To: BGR who wrote (71375)12/3/1999 10:33:00 AM
From: Mike M2  Read Replies (2) | Respond to of 132070
 
BGR, there is rampant inflation in the financial markets. Inflation is the expansion of money and credit beyond the needs of economic activity and the supply of available savings. This monetary inflation may manifest itself in product prices or in the financial markets and trade deficits. People scream where the price of things rise because they pay more and get less- well buy GE you pay more and get less dividend but people are happy because the price rises because they are not aware of the accumulated illiquidity in the markets. Cash balances as a % of securities outstanding were at a record low several? years ago. I'm sure the situation is worse. To understand the full picture you need to look at the unprecedented reckless expansion of credit. Why does this matter? Because this debt must be serviced. As credit expands a greater proportion of current income must go to service this debt- curtailing your beloved Keynesean consumption . In order to maintain the stimulative effect credit must expand at an ever increasing rate. if this process is allowed to go to the limits which seems to be the current Fed policy eventually we get deflation -a contraction in credit along with severe TL & EV. This is not a difficult concept - consider your own balance sheet what if you assume debt at a rate faster than your income growth what would happen? You would at some point decide to reduce consumption and service the debt or go broke . Either outcome is deflationary . government debt can be monetized but not private debt where the current excesses are. The Fed may very well have plans for the banking system to purchase bad non bank debt when the time is necessary to delay the inevitable. it boggles my mind how people can be deluded into thinking debt is a panacea. Mike ho ho ho



To: BGR who wrote (71375)12/3/1999 11:00:00 AM
From: Earlie  Read Replies (2) | Respond to of 132070
 
BGR:

The only place I hear "the THREAT of inflation" discussed as a reason for rising bond yields is on bubblevision. I talk to some quality "bond boys" almost every day. Much more important thoughts are put forward.
- an historic trade deficit and the obvious implications for the buck (and all things denominated therein).
- Ditto the current account deficit.
- Looking for a REAL "new era"? How about net selling of treasuries by the offshore central banks, now into its second year and rising. Japan has been almost in "dump" mode in this regard, and one can hardly blame them or anybody else for quietly ridding themselves of what is becoming a tidal wave of increasingly less valuable paper.
- Checked out corporate debt levels lately? This is where corporate America has really experienced "exponential growth".
- Do rising interest rates ever do anything other than shrivel profitability? Can interest rates possibly fall when the U.S. must maintain a substantial interest rate differential to keep the ocean of treasury paper from washing back home (and Europe nudged rates up 1/2% a few weeks ago). They think Alan's choices relate more to how much and how fast rather than whether to raise interest rates.
- Money printing and money velocity running at historic levels. The government can't see any inflation, but unfortunately the "Bond Vigilantes" as well as any person who buys anything knows that inflation is alive and well right across the nation. They also know that Big Al is fighting a desperate battle against a spreading global deflationary wave with the only weapon he has, which is the creation of powerful inflation. "A rose by any other name,..." etc.

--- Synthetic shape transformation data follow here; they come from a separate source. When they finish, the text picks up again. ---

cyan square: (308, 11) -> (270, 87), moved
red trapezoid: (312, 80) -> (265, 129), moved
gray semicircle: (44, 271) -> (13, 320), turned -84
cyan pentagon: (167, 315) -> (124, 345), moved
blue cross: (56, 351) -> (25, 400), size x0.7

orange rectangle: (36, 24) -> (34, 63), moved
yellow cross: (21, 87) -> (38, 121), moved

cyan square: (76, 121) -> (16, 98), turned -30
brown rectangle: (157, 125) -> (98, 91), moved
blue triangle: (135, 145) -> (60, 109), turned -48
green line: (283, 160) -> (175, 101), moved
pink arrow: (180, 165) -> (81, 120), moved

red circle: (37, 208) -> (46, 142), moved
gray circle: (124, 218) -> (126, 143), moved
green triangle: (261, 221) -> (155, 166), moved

They have a much longer list, but the above tends to include some of their imperatives.

Bonds are really IOUs,....a "promise to repay". Both the shrinking probability that such repayment will occur, as well as the possibility that said repayment may well be made in a crumbling currency seems to have their attention.

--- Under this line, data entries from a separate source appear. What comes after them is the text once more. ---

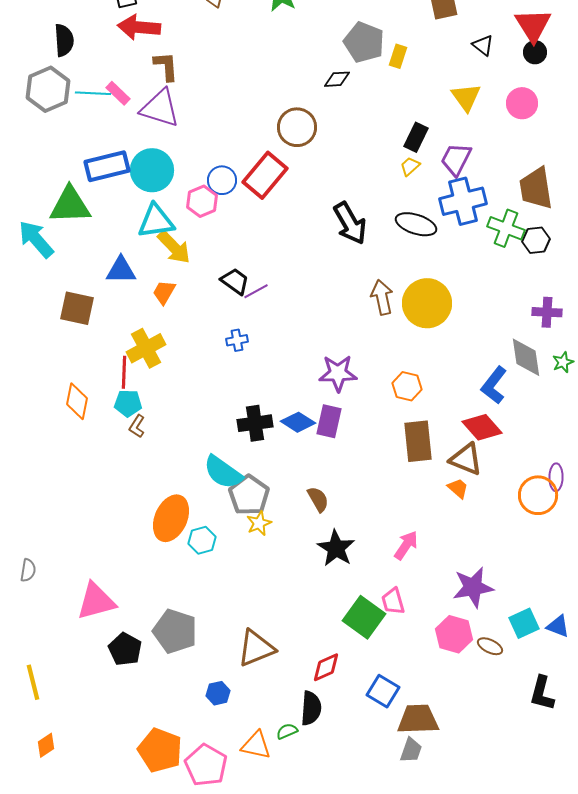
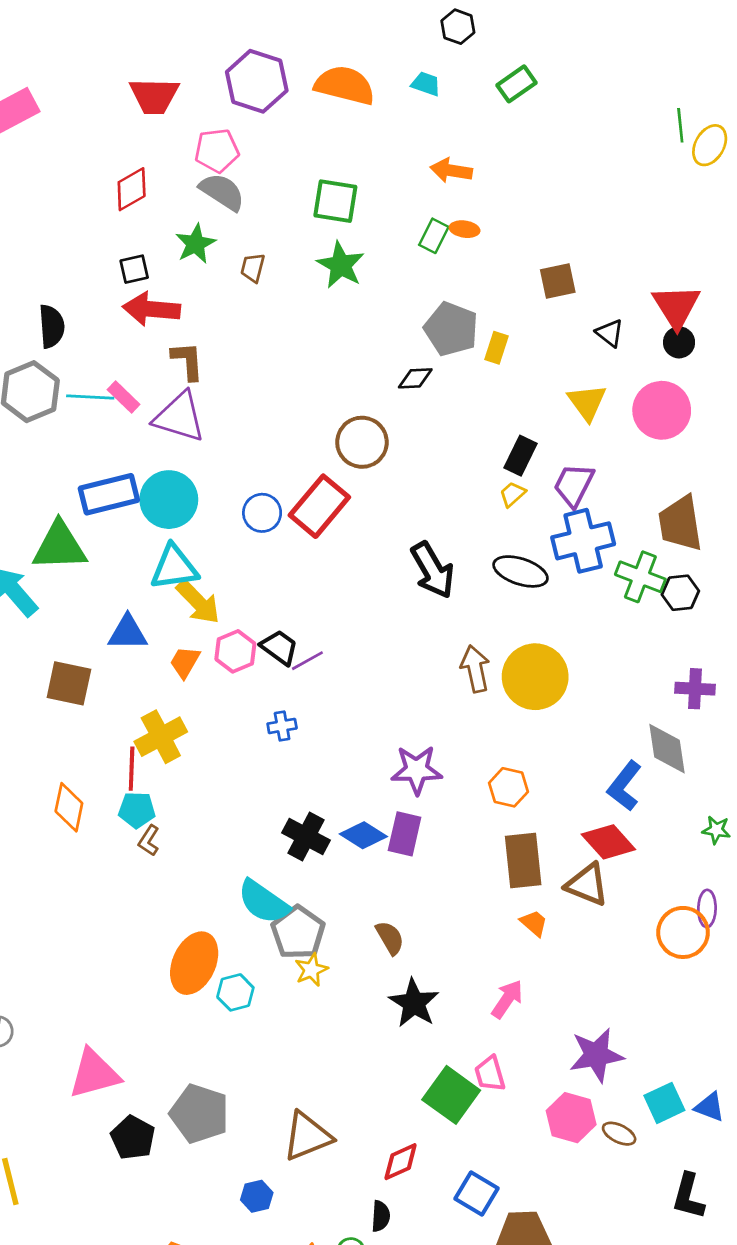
pink circle: (522, 103) -> (662, 410), size x1.4
pink hexagon: (202, 201) -> (235, 651), moved
green star: (563, 362) -> (716, 830), moved, turned 30
black cross: (255, 423) -> (306, 837), turned 36
orange trapezoid: (458, 488) -> (534, 923), moved
black semicircle: (311, 708) -> (381, 1216), size x0.7

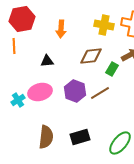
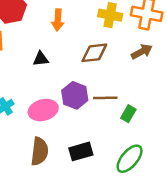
green rectangle: (112, 69) -> (128, 114), moved
pink ellipse: (40, 92) -> (43, 110), moved
brown line: (100, 93) -> (105, 98), turned 30

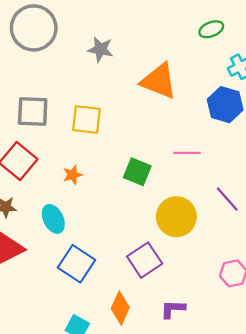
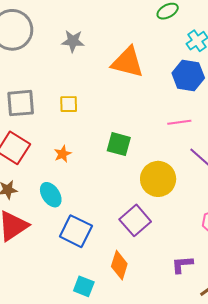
yellow square: (87, 120) -> (69, 104), size x0.7
pink line: (187, 153) -> (179, 122), moved
purple L-shape: (173, 309) -> (182, 264), moved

There are the quick (sellers) and there are the dead. (g)

Best, Earlie



To: BGR who wrote (71375)12/3/1999 12:30:00 PM
From: pater tenebrarum  Read Replies (2) | Respond to of 132070
 
BGR, we are actually in a pretty strong cyclical upturn of inflation...the classical interpretation of inflation is the increase in money supply over and above the needs of the economy, and we've had that in spades. as you may or may not know, the Economic Cycle Research Bureau's future inflation gauge just hit a fresh four-year high. contrary to the government this institution is not 'massaging' it's data. since we have had a period of strong economic growth with inflation channeled mainly into asset prices, a period of recession with inflation in goods and services prices is not out of the question (stagflation). however, i believe that ultimately once the bubble bursts, we will see a deflationary depression not unlike the 1930's. this seems inevitable in view of the massive overhang of private debt. the Fed has given us a long boom at the price of ensuring utter devastation down the road.

hb



To: BGR who wrote (71375)12/3/1999 12:36:00 PM
From: pater tenebrarum  Respond to of 132070
 
i just saw that Mike posted essentially the same thing to you just now...do you understand what we are talking about here?